=== WORK REQUEST ===
All of the entries are to be printed exactly as they appear.

=== DATA FOR REVIEW ===
"""

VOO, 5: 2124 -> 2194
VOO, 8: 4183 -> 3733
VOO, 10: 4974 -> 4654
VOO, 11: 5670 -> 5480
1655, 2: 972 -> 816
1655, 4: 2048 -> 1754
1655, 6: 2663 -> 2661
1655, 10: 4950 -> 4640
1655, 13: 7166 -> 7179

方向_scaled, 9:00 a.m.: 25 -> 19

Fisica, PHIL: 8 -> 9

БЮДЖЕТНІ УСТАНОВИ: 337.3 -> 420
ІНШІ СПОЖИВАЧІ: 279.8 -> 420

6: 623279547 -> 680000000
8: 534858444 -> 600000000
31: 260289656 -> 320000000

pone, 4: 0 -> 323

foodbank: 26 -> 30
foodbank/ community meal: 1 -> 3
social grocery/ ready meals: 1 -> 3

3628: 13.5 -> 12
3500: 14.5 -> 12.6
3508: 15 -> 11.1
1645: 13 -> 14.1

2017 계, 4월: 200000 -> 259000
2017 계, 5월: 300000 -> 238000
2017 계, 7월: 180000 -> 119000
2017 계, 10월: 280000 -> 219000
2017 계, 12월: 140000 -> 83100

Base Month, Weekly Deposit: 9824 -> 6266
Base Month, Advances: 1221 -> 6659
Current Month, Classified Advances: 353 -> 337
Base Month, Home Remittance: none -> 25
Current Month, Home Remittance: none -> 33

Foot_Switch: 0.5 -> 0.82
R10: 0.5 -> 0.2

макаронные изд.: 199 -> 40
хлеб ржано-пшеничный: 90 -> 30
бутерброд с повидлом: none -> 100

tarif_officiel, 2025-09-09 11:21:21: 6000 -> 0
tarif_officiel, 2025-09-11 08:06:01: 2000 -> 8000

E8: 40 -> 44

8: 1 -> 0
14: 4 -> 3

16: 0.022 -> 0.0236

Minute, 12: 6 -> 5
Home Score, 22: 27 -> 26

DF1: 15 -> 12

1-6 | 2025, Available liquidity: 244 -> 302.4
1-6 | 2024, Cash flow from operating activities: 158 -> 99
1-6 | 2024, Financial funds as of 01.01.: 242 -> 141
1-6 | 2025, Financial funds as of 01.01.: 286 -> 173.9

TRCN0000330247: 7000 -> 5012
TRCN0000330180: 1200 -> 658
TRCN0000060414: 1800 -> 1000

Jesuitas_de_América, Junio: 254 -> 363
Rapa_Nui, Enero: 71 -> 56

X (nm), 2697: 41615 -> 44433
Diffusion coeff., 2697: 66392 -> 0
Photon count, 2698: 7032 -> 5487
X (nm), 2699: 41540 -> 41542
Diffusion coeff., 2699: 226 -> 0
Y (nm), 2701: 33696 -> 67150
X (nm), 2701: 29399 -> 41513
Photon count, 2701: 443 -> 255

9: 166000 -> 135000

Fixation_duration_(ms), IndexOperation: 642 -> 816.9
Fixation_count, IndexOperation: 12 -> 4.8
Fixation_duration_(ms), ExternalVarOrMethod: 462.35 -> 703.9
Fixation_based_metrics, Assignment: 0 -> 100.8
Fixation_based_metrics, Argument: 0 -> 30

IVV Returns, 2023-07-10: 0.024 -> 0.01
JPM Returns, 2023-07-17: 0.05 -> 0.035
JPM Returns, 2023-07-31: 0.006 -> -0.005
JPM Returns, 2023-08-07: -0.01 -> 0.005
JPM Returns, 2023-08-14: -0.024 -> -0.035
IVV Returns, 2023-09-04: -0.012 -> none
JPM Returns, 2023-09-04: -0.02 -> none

"""

=== REPLY TO THE TASK ===
VOO, 5: 2124 -> 2194
VOO, 8: 4183 -> 3733
VOO, 10: 4974 -> 4654
VOO, 11: 5670 -> 5480
1655, 2: 972 -> 816
1655, 4: 2048 -> 1754
1655, 6: 2663 -> 2661
1655, 10: 4950 -> 4640
1655, 13: 7166 -> 7179

方向_scaled, 9:00 a.m.: 25 -> 19

Fisica, PHIL: 8 -> 9

БЮДЖЕТНІ УСТАНОВИ: 337.3 -> 420
ІНШІ СПОЖИВАЧІ: 279.8 -> 420

6: 623279547 -> 680000000
8: 534858444 -> 600000000
31: 260289656 -> 320000000

pone, 4: 0 -> 323

foodbank: 26 -> 30
foodbank/ community meal: 1 -> 3
social grocery/ ready meals: 1 -> 3

3628: 13.5 -> 12
3500: 14.5 -> 12.6
3508: 15 -> 11.1
1645: 13 -> 14.1

2017 계, 4월: 200000 -> 259000
2017 계, 5월: 300000 -> 238000
2017 계, 7월: 180000 -> 119000
2017 계, 10월: 280000 -> 219000
2017 계, 12월: 140000 -> 83100

Base Month, Weekly Deposit: 9824 -> 6266
Base Month, Advances: 1221 -> 6659
Current Month, Classified Advances: 353 -> 337
Base Month, Home Remittance: none -> 25
Current Month, Home Remittance: none -> 33

Foot_Switch: 0.5 -> 0.82
R10: 0.5 -> 0.2

макаронные изд.: 199 -> 40
хлеб ржано-пшеничный: 90 -> 30
бутерброд с повидлом: none -> 100

tarif_officiel, 2025-09-09 11:21:21: 6000 -> 0
tarif_officiel, 2025-09-11 08:06:01: 2000 -> 8000

E8: 40 -> 44

8: 1 -> 0
14: 4 -> 3

16: 0.022 -> 0.0236

Minute, 12: 6 -> 5
Home Score, 22: 27 -> 26

DF1: 15 -> 12

1-6 | 2025, Available liquidity: 244 -> 302.4
1-6 | 2024, Cash flow from operating activities: 158 -> 99
1-6 | 2024, Financial funds as of 01.01.: 242 -> 141
1-6 | 2025, Financial funds as of 01.01.: 286 -> 173.9

TRCN0000330247: 7000 -> 5012
TRCN0000330180: 1200 -> 658
TRCN0000060414: 1800 -> 1000

Jesuitas_de_América, Junio: 254 -> 363
Rapa_Nui, Enero: 71 -> 56

X (nm), 2697: 41615 -> 44433
Diffusion coeff., 2697: 66392 -> 0
Photon count, 2698: 7032 -> 5487
X (nm), 2699: 41540 -> 41542
Diffusion coeff., 2699: 226 -> 0
Y (nm), 2701: 33696 -> 67150
X (nm), 2701: 29399 -> 41513
Photon count, 2701: 443 -> 255

9: 166000 -> 135000

Fixation_duration_(ms), IndexOperation: 642 -> 816.9
Fixation_count, IndexOperation: 12 -> 4.8
Fixation_duration_(ms), ExternalVarOrMethod: 462.35 -> 703.9
Fixation_based_metrics, Assignment: 0 -> 100.8
Fixation_based_metrics, Argument: 0 -> 30

IVV Returns, 2023-07-10: 0.024 -> 0.01
JPM Returns, 2023-07-17: 0.05 -> 0.035
JPM Returns, 2023-07-31: 0.006 -> -0.005
JPM Returns, 2023-08-07: -0.01 -> 0.005
JPM Returns, 2023-08-14: -0.024 -> -0.035
IVV Returns, 2023-09-04: -0.012 -> none
JPM Returns, 2023-09-04: -0.02 -> none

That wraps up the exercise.